Disability Statement: Students requesting academic accommodations based on a
disability are required to register with Disability Services and Programs (DSP) each
semester. A letter of verification for approved accommodations can be obtained from
DSP when adequate documentation is filed. Please be sure the letter is delivered to the
instructor within the first few weeks of the semester.

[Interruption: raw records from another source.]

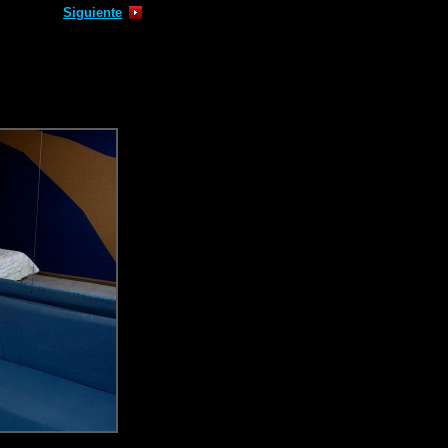
Siguiente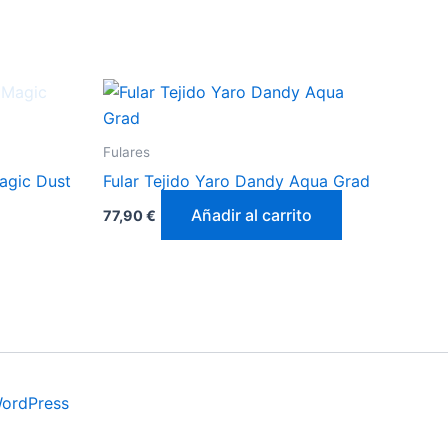
Fulares
Magic Dust
Fular Tejido Yaro Dandy Aqua Grad
Añadir al carrito
77,90
€
WordPress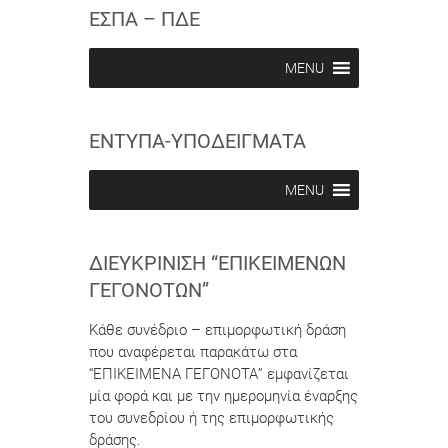
c
c
ΕΣΠΑ – ΠΔΕ
r
r
i
i
b
b
MENU
e
e
i
i
n
n
ΕΝΤΥΠΑ-ΥΠΟΔΕΙΓΜΑΤΑ
MENU
ΔΙΕΥΚΡΊΝΙΣΗ “ΕΠΙΚΕΊΜΕΝΩΝ
ΓΕΓΟΝΌΤΩΝ”
Κάθε συνέδριο – επιμορφωτική δράση
που αναφέρεται παρακάτω στα
“ΕΠΙΚΕΙΜΕΝΑ ΓΕΓΟΝΟΤΑ” εμφανίζεται
μία φορά και με την ημερομηνία έναρξης
του συνεδρίου ή της επιμορφωτικής
δράσης.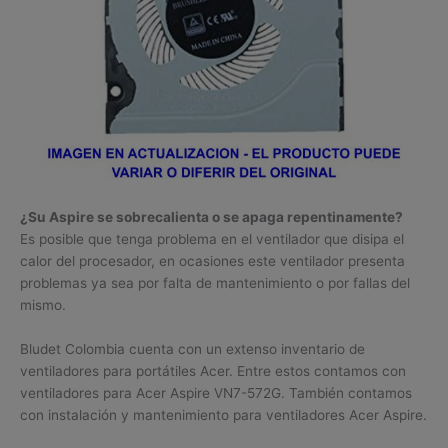
¿Su Aspire se sobrecalienta o se apaga repentinamente?
Es posible que tenga problema en el ventilador que disipa el
calor del procesador, en ocasiones este ventilador presenta
problemas ya sea por falta de mantenimiento o por fallas del
mismo.
Bludet Colombia cuenta con un extenso inventario de
ventiladores para portátiles Acer. Entre estos contamos con
ventiladores para Acer Aspire VN7-572G. También contamos
con instalación y mantenimiento para ventiladores Acer Aspire.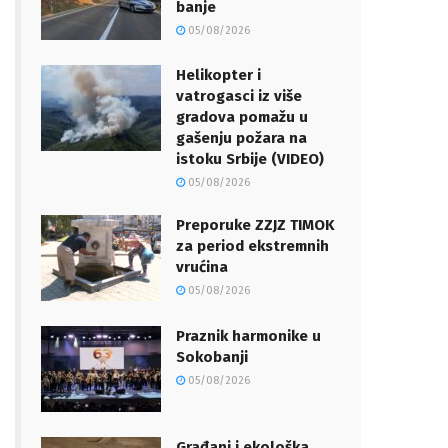
banje
05/08/2026
Helikopter i
vatrogasci iz više
gradova pomažu u
gašenju požara na
istoku Srbije (VIDEO)
05/08/2026
Preporuke ZZJZ TIMOK
za period ekstremnih
vrućina
05/08/2026
Praznik harmonike u
Sokobanji
05/08/2026
Građani i ekološka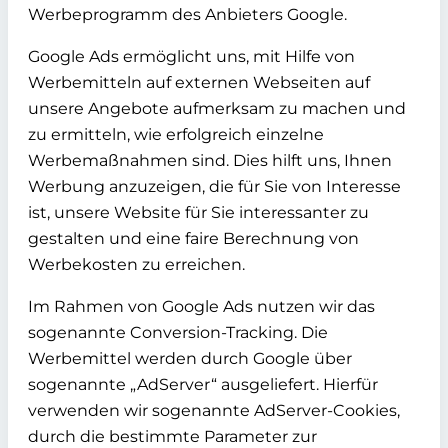
Werbeprogramm des Anbieters Google.
Google Ads ermöglicht uns, mit Hilfe von
Werbemitteln auf externen Webseiten auf
unsere Angebote aufmerksam zu machen und
zu ermitteln, wie erfolgreich einzelne
Werbemaßnahmen sind. Dies hilft uns, Ihnen
Werbung anzuzeigen, die für Sie von Interesse
ist, unsere Website für Sie interessanter zu
gestalten und eine faire Berechnung von
Werbekosten zu erreichen.
Im Rahmen von Google Ads nutzen wir das
sogenannte Conversion-Tracking. Die
Werbemittel werden durch Google über
sogenannte „AdServer“ ausgeliefert. Hierfür
verwenden wir sogenannte AdServer-Cookies,
durch die bestimmte Parameter zur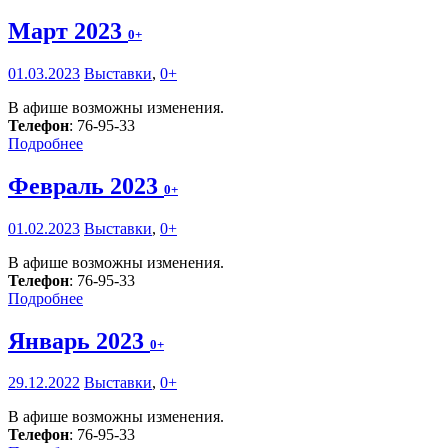
Март 2023
0+
01.03.2023
Выставки
,
0+
В афише возможны изменения.
Телефон
: 76-95-33
Подробнее
Февраль 2023
0+
01.02.2023
Выставки
,
0+
В афише возможны изменения.
Телефон
: 76-95-33
Подробнее
Январь 2023
0+
29.12.2022
Выставки
,
0+
В афише возможны изменения.
Телефон
: 76-95-33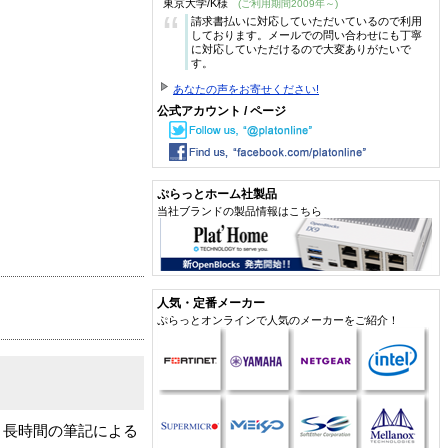
東京大学/K様
(ご利用期間2009年～)
“
請求書払いに対応していただいているので利用
しております。メールでの問い合わせにも丁寧
に対応していただけるので大変ありがたいで
す。
あなたの声をお寄せください!
公式アカウント / ページ
ぷらっとホーム社製品
当社ブランドの製品情報はこちら
人気・定番メーカー
ぷらっとオンラインで人気のメーカーをご紹介！
。長時間の筆記による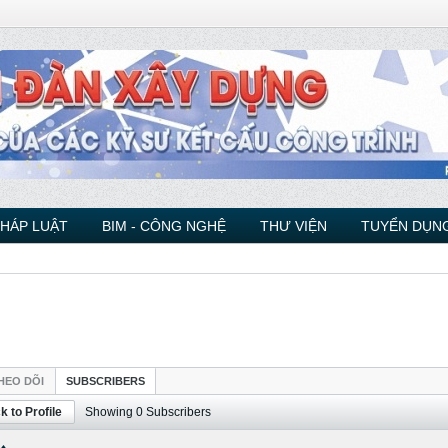
PHÁP LUẬT
BIM - CÔNG NGHỆ
THƯ VIỆN
TUYỂN DỤNG
HEO DÕI
SUBSCRIBERS
k to Profile
Showing
0
Subscribers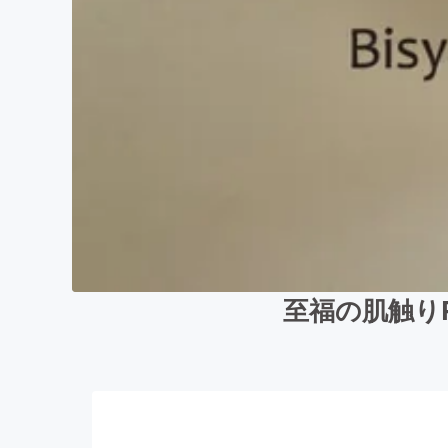
至福の肌触り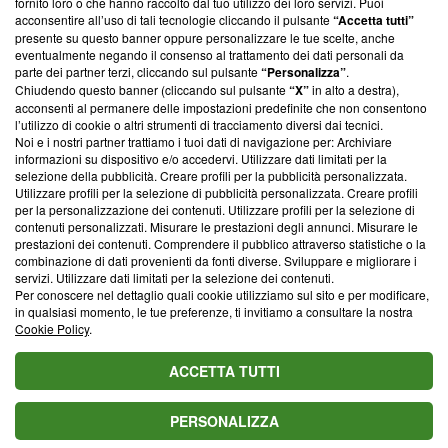
fornito loro o che hanno raccolto dal tuo utilizzo dei loro servizi. Puoi
parte; Trust Project non ha ancora effettuato una verifica di
acconsentire all’uso di tali tecnologie cliccando il pulsante
“Accetta tutti”
conformità agli standard.
presente su questo banner oppure personalizzare le tue scelte, anche
eventualmente negando il consenso al trattamento dei dati personali da
parte dei partner terzi, cliccando sul pulsante
“Personalizza”
.
Su di noi
Chiudendo questo banner (cliccando sul pulsante
“X”
in alto a destra),
acconsenti al permanere delle impostazioni predefinite che non consentono
Team editoriale
l’utilizzo di cookie o altri strumenti di tracciamento diversi dai tecnici.
Noi e i nostri partner trattiamo i tuoi dati di navigazione per: Archiviare
Corporate
informazioni su dispositivo e/o accedervi. Utilizzare dati limitati per la
selezione della pubblicità. Creare profili per la pubblicità personalizzata.
Redazione
Utilizzare profili per la selezione di pubblicità personalizzata. Creare profili
per la personalizzazione dei contenuti. Utilizzare profili per la selezione di
Informativa Privacy
contenuti personalizzati. Misurare le prestazioni degli annunci. Misurare le
prestazioni dei contenuti. Comprendere il pubblico attraverso statistiche o la
Cookie Policy
combinazione di dati provenienti da fonti diverse. Sviluppare e migliorare i
servizi. Utilizzare dati limitati per la selezione dei contenuti.
Blasting SA, IDI CHE-247.845.224, Via Carlo Frasca, 3 - 6900
Per conoscere nel dettaglio quali cookie utilizziamo sul sito e per modificare,
Lugano (Svizzera) Tel:
+39 0690258937
in qualsiasi momento, le tue preferenze, ti invitiamo a consultare la nostra
Cookie Policy
.
© 2026 Blasting News
ACCETTA TUTTI
PERSONALIZZA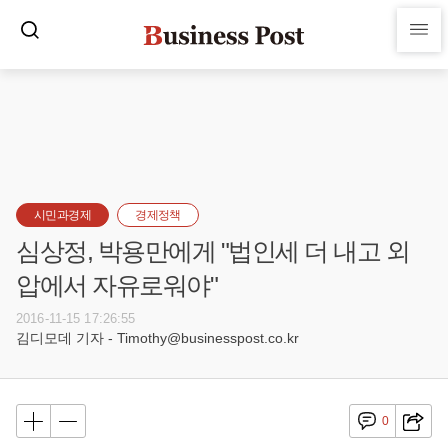
시민과경제
경제정책
심상정, 박용만에게 "법인세 더 내고 외
압에서 자유로워야"
2016-11-15 17:26:55
김디모데 기자 - Timothy@businesspost.co.kr
0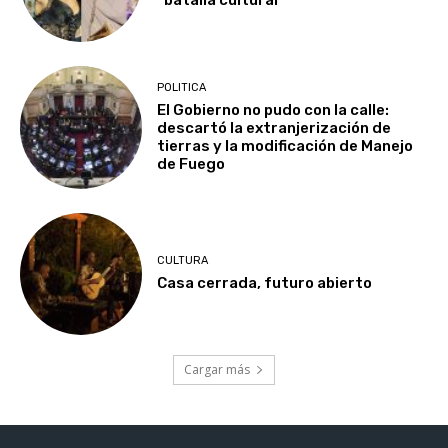
POLITICA
El Gobierno no pudo con la calle:
descartó la extranjerización de
tierras y la modificación de Manejo
de Fuego
CULTURA
Casa cerrada, futuro abierto
Cargar más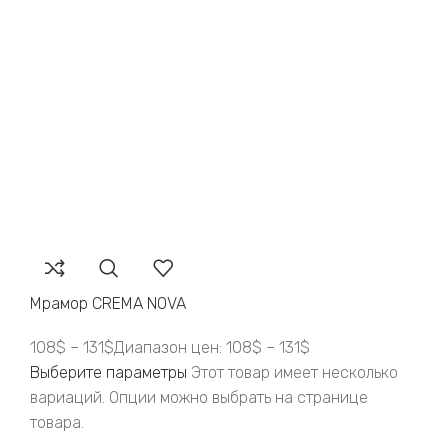
Мрамор CREMA NOVA
108
$
–
131
$
Диапазон цен: 108$ – 131$
Выберите параметры
Этот товар имеет несколько
вариаций. Опции можно выбрать на странице
товара.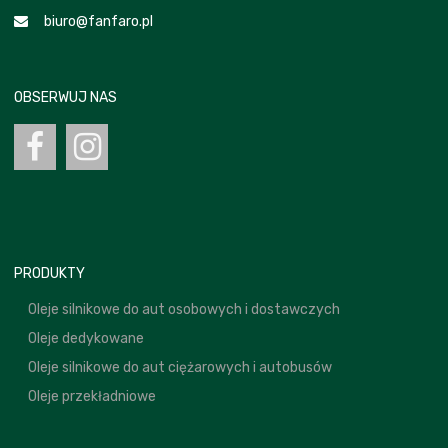
biuro@fanfaro.pl
OBSERWUJ NAS
PRODUKTY
Oleje silnikowe do aut osobowych i dostawczych
Oleje dedykowane
Oleje silnikowe do aut ciężarowych i autobusów
Oleje przekładniowe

DSP is open Monday-Friday, 8:305:00. The office is in Student Union 301 and the phone number is (213) 740-0776.
List of BME Program Outcomes
Students who complete successfully the Biomedical Engineering Program should be able to:
1.
Apply knowledge of mathematics, physical sciences, life sciences and engineering to formulate and
study or solve engineering problems, including problems at the interface of engineering, medicine, and
biology.
2.
Plan and conduct experiments as well as analyze and interpret experimental measurements
collected on physical systems and living systems.
3.
Design electronic, mechanical and/or computer-based devices and software for applications
including medical instrumentation, physiological measurement and signal processing, prosthesis
development, and engineering simulation of living systems.
4.
Understand the professional, ethical and societal responsibilities pertinent to the practice of
engineering.
5.
Communicate effectively using appropriate technology and information resources to document
work, analyze engineering problems and solutions, and present project results.
6.
Lead a team of student engineers performing a laboratory exercise or a class project; participate in
various roles to the team and understand the contribution of each role to the team's effort.
7.
Be independent learners who can master new knowledge and technologies.
8.
Utilize their broad liberal education to explore and analyze the impact of engineering and
technology solutions on society and healthcare.
9.
Select and use modern engineering tools for analysis, design,experimentation and testing.
10.
Successfully engage in further education in engineering, medicine and biomedical sciences.